(Stored records)
------------------------------------------------------------

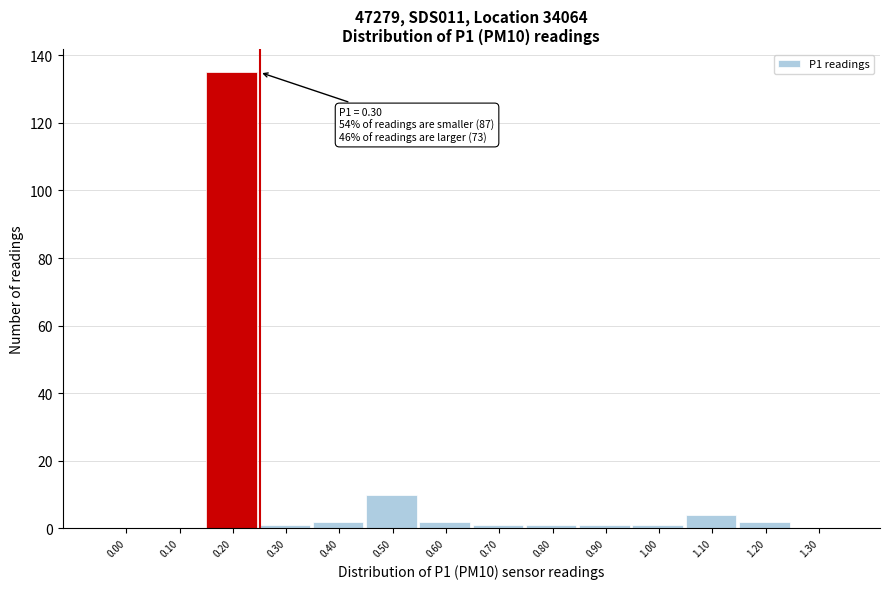

Reading left to right, what are all the values shown in this chart?

0.00=0	0.10=0	0.20=135	0.30=1	0.40=2	0.50=10	0.60=2	0.70=1	0.80=1	0.90=1	1.00=1	1.10=4	1.20=2	1.30=0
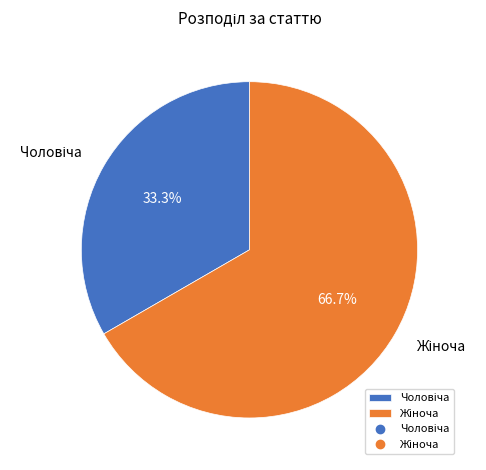

Is there any slice that represents more than half of the pie?

Yes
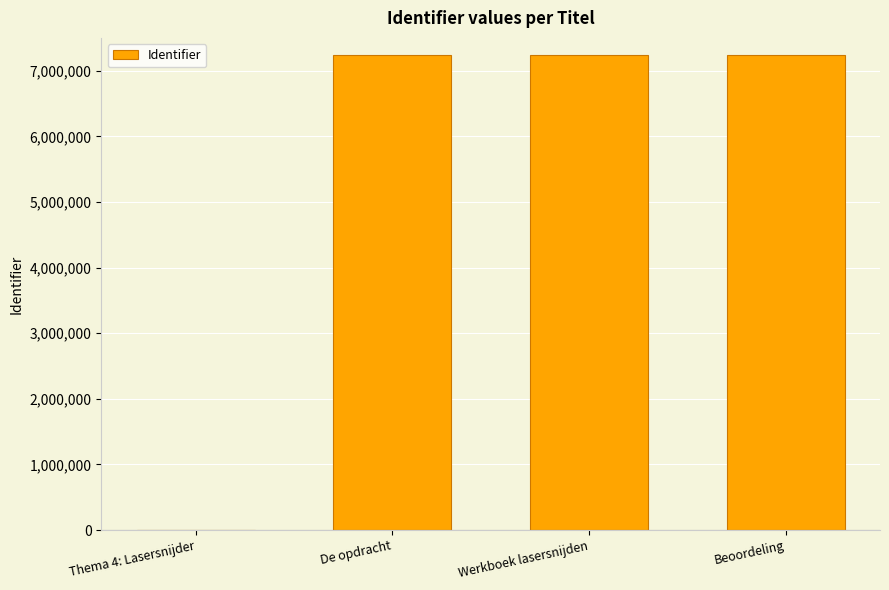

Where is the data nearest to the value 3618594?

De opdracht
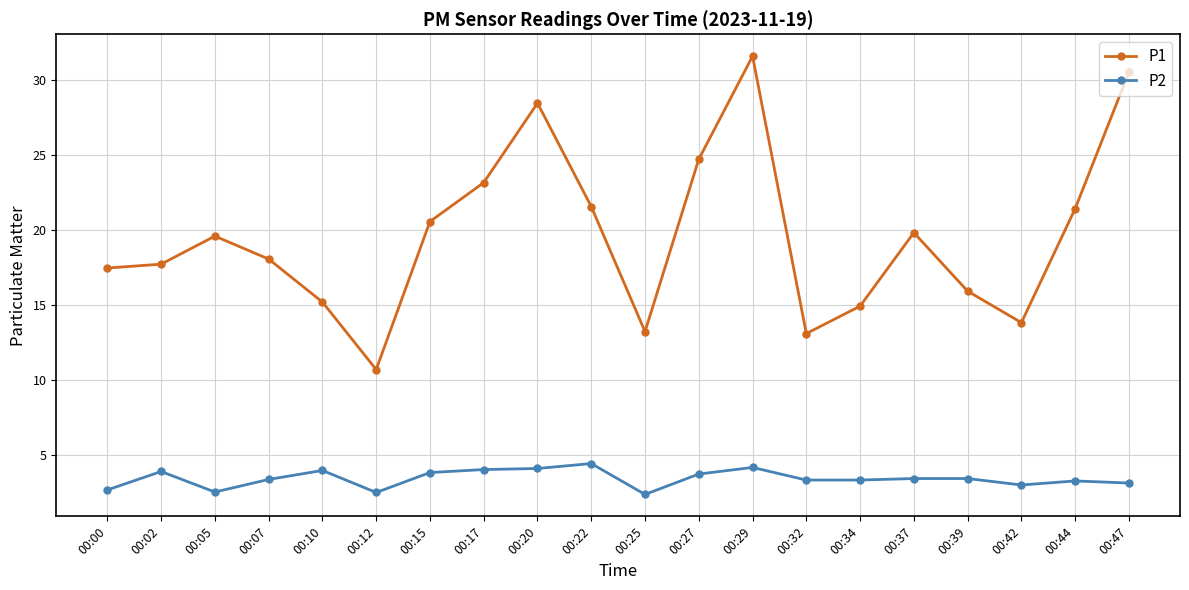

True or false: P1 has more than 2 points higher than both neighbors.

True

------------------------------------------------------------

#### Task description
Lay out the lines of the listing above as a Markdown table with two columns, "No." for the row number and "Text" for the line, leaving out blank lines and the pictures.

#### Result of the task
| No. | Text |
|---|---|
| 1 | Reading left to right, what are all the values shown in this chart? |
| 2 | 0.00=0	0.10=0	0.20=135	0.30=1	0.40=2	0.50=10	0.60=2	0.70=1	0.80=1	0.90=1	1.00=1	1.10=4	1.20=2	1.30=0 |
| 3 | Is there any slice that represents more than half of the pie? |
| 4 | Yes |
| 5 | Where is the data nearest to the value 3618594? |
| 6 | De opdracht |
| 7 | True or false: P1 has more than 2 points higher than both neighbors. |
| 8 | True |